Background
Familial hypercholesterolemia is a common lipid disorder that predisposes to premature cardiovascular disease. Lipid-lowering treatment of affected individuals is widely advocated, and maximum benefit can be obtained if medication is started early. A screening program for familial hypercholesterolemia is ongoing in the Netherlands since 1994. To assess the extent of treatment and therapy compliance, patients were followed up for 2 years after the diagnosis was established.
Methods
Data were obtained by questionnaire. The 747 patients with familial hypercholesterolemia participating in the study were from the general community, and 62.4% were not receiving cholesterol-lowering medication.
Results
The overall percentage of treated patients had risen from 37.6% at screening to 92.5% 1 year later and then decreased to 85.9% 2 years after screening. During follow-up, 6.4% of patients discontinued their medication and 12.0% of untreated patients never started medication for various reasons, but in the majority of cases as advised by their own physicians. The mean reduction in low-density lipoprotein cholesterol levels in previously untreated patients was 30.1% (from 219 to 153 mg/dL [5.7 to 4.0 mmol/L]).For those already receiving treatment, an additional reduction of 10.3% (from 195 to 175 mg/dL [5.0 to 4.5 mmol/L]) was obtained.
Conclusions
Most patients were receiving treatment 2 years after identification and had a positive attitude toward the screening program. However, the reduction of cholesterol levels still did not meet the internationally accepted goals of treatment. This underscores the fact that additional education is required to improve the treatment of individuals with familial hypercholesterolemia.

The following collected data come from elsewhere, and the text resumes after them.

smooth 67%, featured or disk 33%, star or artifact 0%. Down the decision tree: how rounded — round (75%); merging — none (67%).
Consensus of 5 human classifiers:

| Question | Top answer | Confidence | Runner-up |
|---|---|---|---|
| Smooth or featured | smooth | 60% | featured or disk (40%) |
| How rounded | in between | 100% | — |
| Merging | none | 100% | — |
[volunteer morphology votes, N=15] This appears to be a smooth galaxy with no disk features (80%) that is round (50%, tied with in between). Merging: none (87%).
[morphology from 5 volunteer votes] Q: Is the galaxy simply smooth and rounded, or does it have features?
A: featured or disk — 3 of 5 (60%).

FAMILIAL hypercholesterolemia (FH) constitutes a common inherited disorder of lipoprotein metabolism with a prevalence of 1 in 400 to 500 persons in Western societies. The major risk conferred by FH is due to pronounced atherosclerosis leading to premature cardiovascular disease (CVD) and untimely death.1 With the introduction of 3-hydroxy-3-methylglutaryl coenzyme A reductase inhibitors (statins), effective treatment of patients with FH has become feasible.2,3 It has become evident that aggressive reduction of low-density lipoprotein (LDL) cholesterol levels in these patients can even lead to true regression of arterial wall abnormalities and that such a treatment is well tolerated and safe.4,5 The identification and subsequent treatment of patients with FH have therefore become an important task in the prevention of CVD.

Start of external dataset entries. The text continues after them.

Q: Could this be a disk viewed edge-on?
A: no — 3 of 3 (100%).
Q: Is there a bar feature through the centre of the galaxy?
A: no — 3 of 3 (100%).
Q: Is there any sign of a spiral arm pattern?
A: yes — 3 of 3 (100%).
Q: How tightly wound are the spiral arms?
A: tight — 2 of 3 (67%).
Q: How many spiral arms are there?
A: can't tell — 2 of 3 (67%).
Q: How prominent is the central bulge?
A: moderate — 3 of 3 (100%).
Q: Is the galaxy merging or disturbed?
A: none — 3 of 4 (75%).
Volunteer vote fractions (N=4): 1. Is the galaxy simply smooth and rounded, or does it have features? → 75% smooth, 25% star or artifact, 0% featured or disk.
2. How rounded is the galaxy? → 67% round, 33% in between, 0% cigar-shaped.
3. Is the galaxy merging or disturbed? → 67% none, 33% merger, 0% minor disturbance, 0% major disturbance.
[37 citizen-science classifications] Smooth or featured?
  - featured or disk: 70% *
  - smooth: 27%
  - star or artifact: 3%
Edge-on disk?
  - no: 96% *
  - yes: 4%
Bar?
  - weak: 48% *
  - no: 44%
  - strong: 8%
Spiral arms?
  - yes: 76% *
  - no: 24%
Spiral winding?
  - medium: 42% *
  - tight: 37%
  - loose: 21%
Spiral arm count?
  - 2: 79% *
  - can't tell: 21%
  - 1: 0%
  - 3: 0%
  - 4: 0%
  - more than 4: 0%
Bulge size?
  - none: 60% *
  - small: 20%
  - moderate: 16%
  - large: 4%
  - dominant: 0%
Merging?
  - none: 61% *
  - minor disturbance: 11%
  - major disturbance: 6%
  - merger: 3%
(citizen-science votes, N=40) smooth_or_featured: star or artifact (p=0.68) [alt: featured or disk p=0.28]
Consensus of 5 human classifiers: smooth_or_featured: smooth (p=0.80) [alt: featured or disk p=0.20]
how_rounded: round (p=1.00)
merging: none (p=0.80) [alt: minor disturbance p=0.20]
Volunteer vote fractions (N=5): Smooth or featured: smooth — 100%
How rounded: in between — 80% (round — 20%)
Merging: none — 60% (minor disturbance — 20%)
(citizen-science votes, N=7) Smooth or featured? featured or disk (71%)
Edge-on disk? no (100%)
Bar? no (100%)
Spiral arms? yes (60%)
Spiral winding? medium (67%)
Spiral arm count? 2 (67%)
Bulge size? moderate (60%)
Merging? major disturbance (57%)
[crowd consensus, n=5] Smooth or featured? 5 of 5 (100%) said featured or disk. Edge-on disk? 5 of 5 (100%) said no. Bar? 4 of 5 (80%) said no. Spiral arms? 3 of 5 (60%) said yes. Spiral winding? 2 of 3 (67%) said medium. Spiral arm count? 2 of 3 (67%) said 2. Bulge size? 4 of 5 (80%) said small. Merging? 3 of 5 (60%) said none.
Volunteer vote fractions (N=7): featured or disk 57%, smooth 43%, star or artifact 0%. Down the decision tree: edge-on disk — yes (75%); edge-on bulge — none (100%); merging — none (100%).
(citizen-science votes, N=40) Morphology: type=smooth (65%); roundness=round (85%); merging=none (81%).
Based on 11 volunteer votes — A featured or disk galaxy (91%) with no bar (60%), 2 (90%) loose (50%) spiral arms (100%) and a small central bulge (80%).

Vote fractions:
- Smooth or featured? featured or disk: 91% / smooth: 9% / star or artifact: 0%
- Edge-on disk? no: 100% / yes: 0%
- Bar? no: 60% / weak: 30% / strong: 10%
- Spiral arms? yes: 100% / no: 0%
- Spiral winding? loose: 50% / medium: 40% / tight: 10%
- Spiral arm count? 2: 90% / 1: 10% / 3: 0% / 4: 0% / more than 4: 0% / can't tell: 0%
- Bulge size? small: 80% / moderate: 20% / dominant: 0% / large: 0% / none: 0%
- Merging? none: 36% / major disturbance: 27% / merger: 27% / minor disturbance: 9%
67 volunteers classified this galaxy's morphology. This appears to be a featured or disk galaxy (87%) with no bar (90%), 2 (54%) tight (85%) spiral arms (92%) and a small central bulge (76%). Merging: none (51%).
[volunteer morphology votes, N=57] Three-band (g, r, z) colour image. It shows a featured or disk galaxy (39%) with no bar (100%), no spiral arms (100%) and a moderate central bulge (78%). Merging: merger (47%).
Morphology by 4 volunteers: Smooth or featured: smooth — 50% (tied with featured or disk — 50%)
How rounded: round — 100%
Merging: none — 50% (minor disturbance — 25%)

In 1994, a nationwide screening program for the identification of individuals with FH was instituted in the Netherlands.6 The aim of this program is to identify patients with FH in the presymptomatic stage of the disorder, to offer them prophylactic therapy. The approach followed consisted of genealogic studies combined with DNA diagnostic testing in family members of patients with a proven mutation in the LDL-receptor gene. As reported earlier by our group, at the time of examination, approximately one third of adult patients with FH were receiving some form of cholesterol-lowering treatment, whereas 1 year later this percentage had risen considerably.6
The attainment of low LDL plasma levels often requires high-dose or combination drug therapy, which may be limited by poor tolerance.7 In patients with FH, lifelong treatment with lipid-lowering drugs is indicated. Therefore, long-term appraisal of therapeutic goals is warranted to provide a more accurate assessment of the effectiveness of the program. We therefore performed a large-scale follow-up study 2 years after the diagnosis of FH was established. Other important issues related to this family-based genetic testing program, such as genotype-phenotype relations, cost-effectiveness, and psychological and societal issues, are the subjects of separate reports.

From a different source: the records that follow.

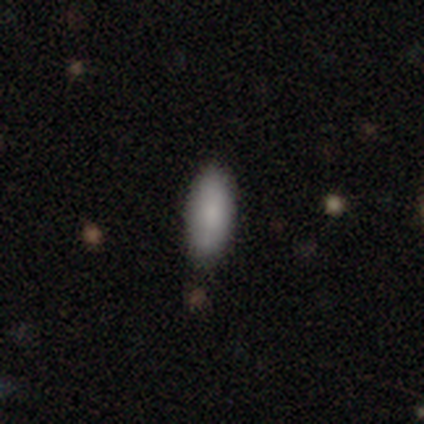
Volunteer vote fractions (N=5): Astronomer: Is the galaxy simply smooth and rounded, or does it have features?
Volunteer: smooth — 80%.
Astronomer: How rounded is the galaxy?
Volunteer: in between — 75%.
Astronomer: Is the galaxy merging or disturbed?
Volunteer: none — 75%.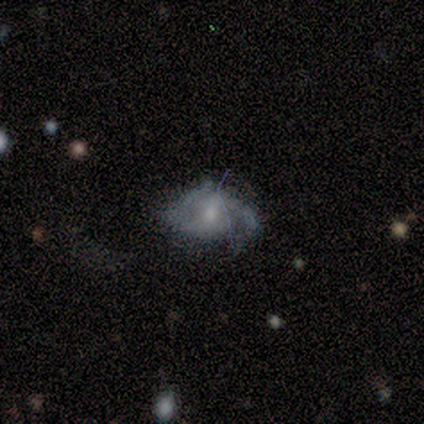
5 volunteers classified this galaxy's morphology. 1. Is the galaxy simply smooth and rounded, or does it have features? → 100% featured or disk, 0% smooth, 0% star or artifact.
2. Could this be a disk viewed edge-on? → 100% no, 0% yes.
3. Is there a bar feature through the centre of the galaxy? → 60% no, 40% weak, 0% strong.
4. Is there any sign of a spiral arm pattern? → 100% yes, 0% no.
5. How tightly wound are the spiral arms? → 60% tight, 40% loose, 0% medium.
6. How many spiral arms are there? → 40% 2, 20% 1, 20% 3, 20% can't tell, 0% 4, 0% more than 4.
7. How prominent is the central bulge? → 80% small, 20% moderate, 0% dominant, 0% large, 0% none.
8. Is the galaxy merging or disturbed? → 40% none (tied), 40% major disturbance (tied), 20% minor disturbance, 0% merger.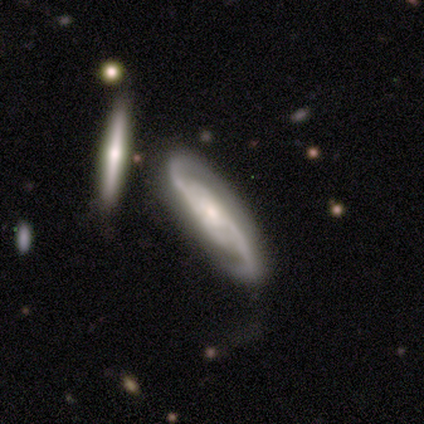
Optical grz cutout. It shows a featured or disk galaxy (100%) with a weak bar (50%, tied with no), 2 (100%) medium (50%, tied with loose) spiral arms (100%) and a moderate central bulge (50%). Merging: none (100%).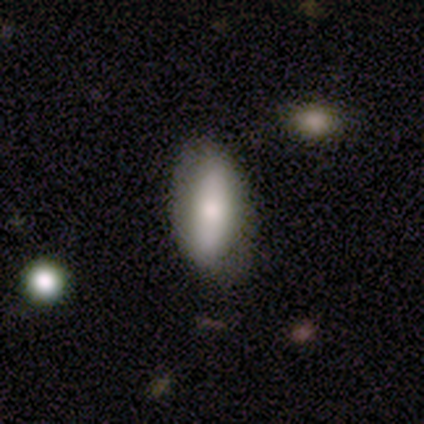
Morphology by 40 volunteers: Q: Smooth or featured?
A: smooth (68%); runner-up: featured or disk (30%)
Q: How rounded?
A: in between (74%); runner-up: cigar-shaped (26%)
Q: Merging?
A: none (85%); runner-up: minor disturbance (10%)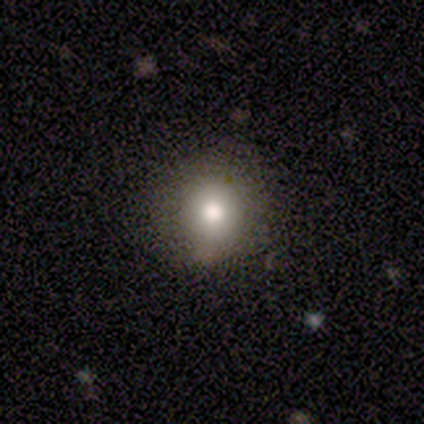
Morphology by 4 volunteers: A smooth galaxy with no disk features (75%) that is in between round and cigar-shaped (67%).

Vote fractions:
- Smooth or featured? smooth: 75% / star or artifact: 25% / featured or disk: 0%
- How rounded? in between: 67% / round: 33% / cigar-shaped: 0%
- Merging? none: 67% / minor disturbance: 33% / major disturbance: 0% / merger: 0%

The screening program was executed as described previously.6 Briefly, at a lipid clinic, part of a nationwide network, patients were diagnosed as having FH on clinical grounds according to a uniform diagnostic protocol.8 DNA samples were analyzed for the presence of an LDL-receptor gene mutation. Once a functional mutation had been identified in such a patient, this patient was referred to as an index patient. Subsequently, first- and second-degree relatives of the index patient were actively contacted and tested for the mutation present in the index patient. Those shown to be carriers of the mutation were referred to a lipid clinic or advised to visit a specialist for further assessment of their cardiovascular risk, appropriate treatment, and instructions about preventive measures to reduce risk factors.
Participants and inclusion criteria
Consecutive participants in the program, in whom a DNA diagnosis of FH was established, were eligible for the follow-up study. A questionnaire was administered 2 years after the participants tested positively for the LDL-receptor mutation that caused FH in their family. Carriers younger than 18 years at the time of DNA testing were excluded from the study, since drug therapy in this age group is currently not established. Care was taken not to include many patients from the same family, to compose a study cohort representative of the total group of patients with FH identified in the program. Consenting participants received a letter explaining the purpose of the study and a questionnaire. In case of nonresponse, a reminder was sent within 1 month. If necessary, we sought to contact the participant through his or her relatives by telephone.
The questionnaire contained questions about type of treatment, diet, lifestyle, adverse effects of medication, and, if therapy had not been initiated or had been discontinued, what the reason was. In addition, the opinion and perceived value of the screening program were assessed. The questionnaires had a specific numbered code and could be returned anonymously.
All data were analyzed with SPSS software (version 9.0; SPSS Inc, Chicago, Ill). Differences between baseline and 2-year plasma lipid and lipoprotein levels were tested with a paired t test.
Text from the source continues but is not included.